**YOUR TASK**. Recast the lines of the items below as a Markdown table with the columns Row and Line, numbering each row and omitting blank lines. Leave the pictures out of your answer.

**EXTRACTED INFORMATION**.
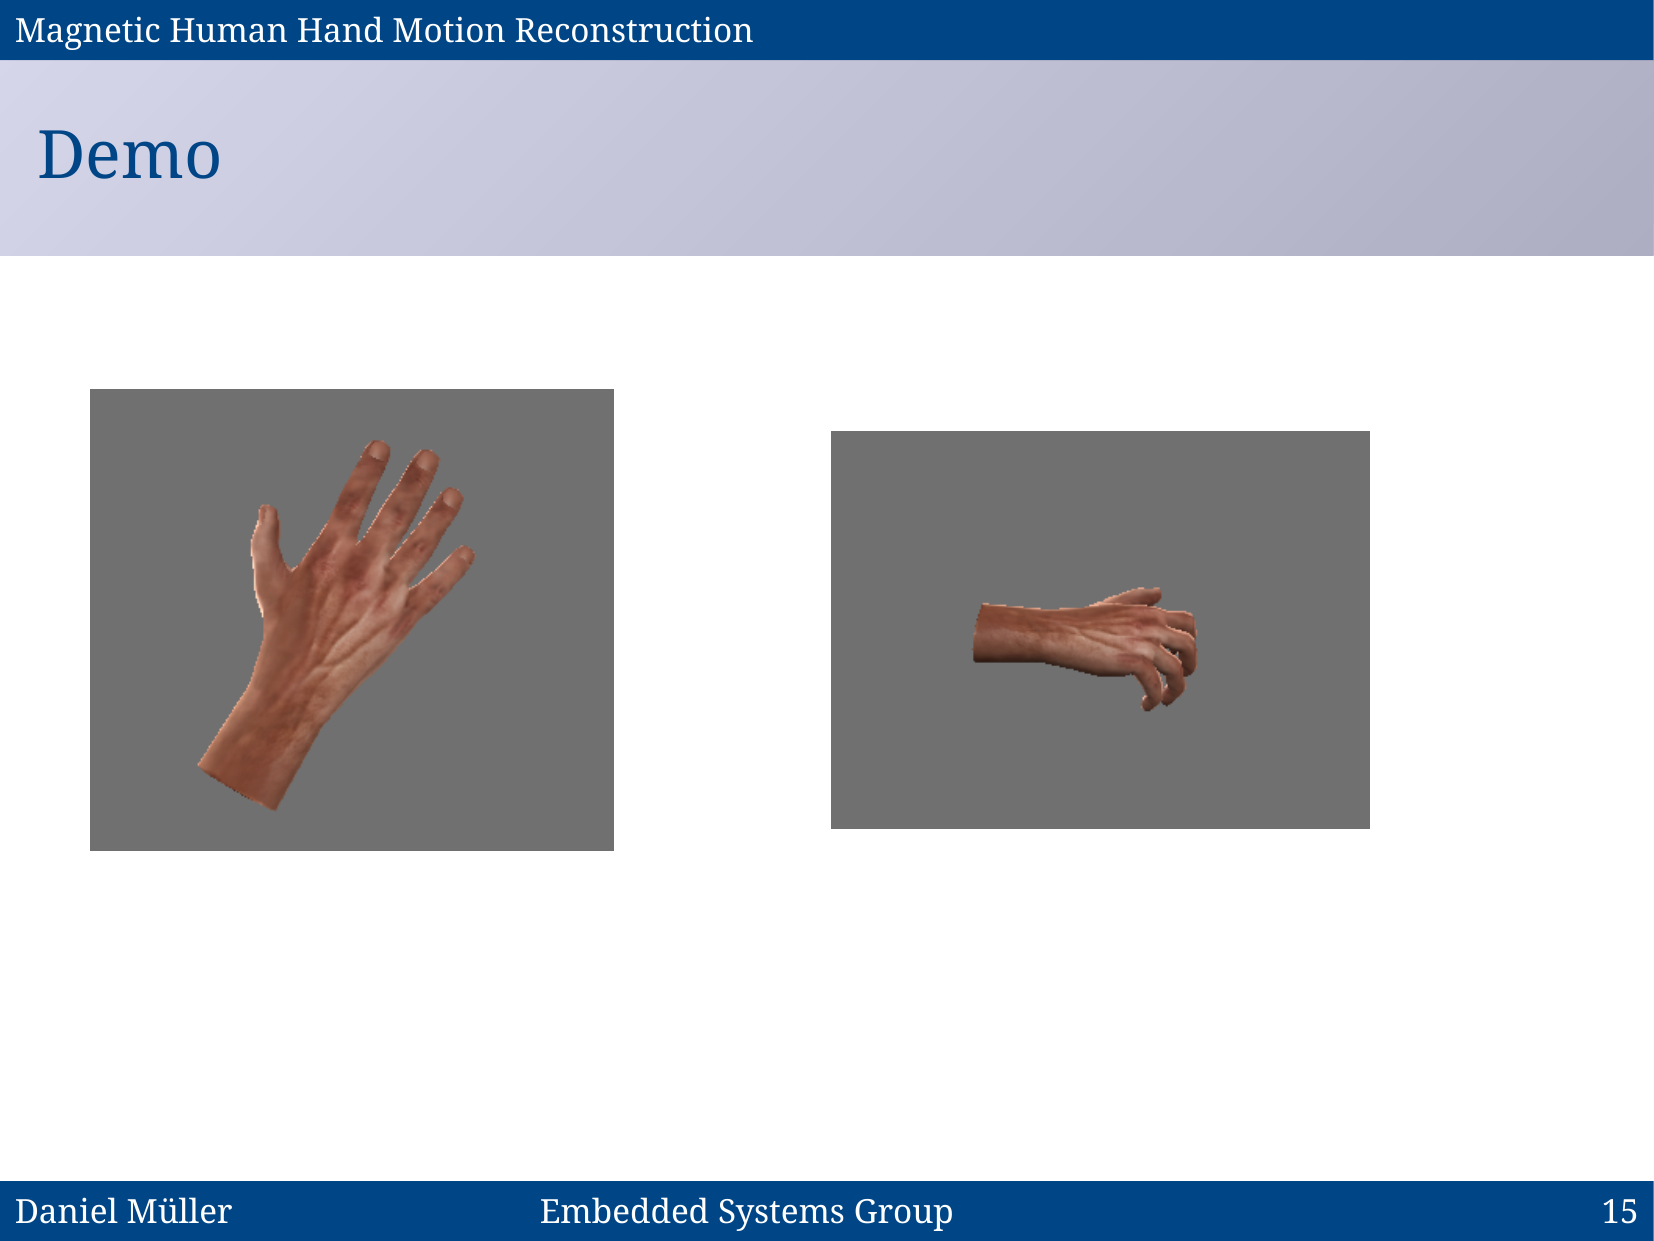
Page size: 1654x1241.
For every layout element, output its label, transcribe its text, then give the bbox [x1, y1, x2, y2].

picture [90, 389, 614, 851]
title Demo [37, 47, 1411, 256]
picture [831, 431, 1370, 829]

**CORRECT OUTPUT**.
| Row | Line |
|---|---|
| 1 | Page size: 1654x1241. |
| 2 | For every layout element, output its label, transcribe its text, then give the bbox [x1, y1, x2, y2]. |
| 3 | picture [90, 389, 614, 851] |
| 4 | title Demo [37, 47, 1411, 256] |
| 5 | picture [831, 431, 1370, 829] |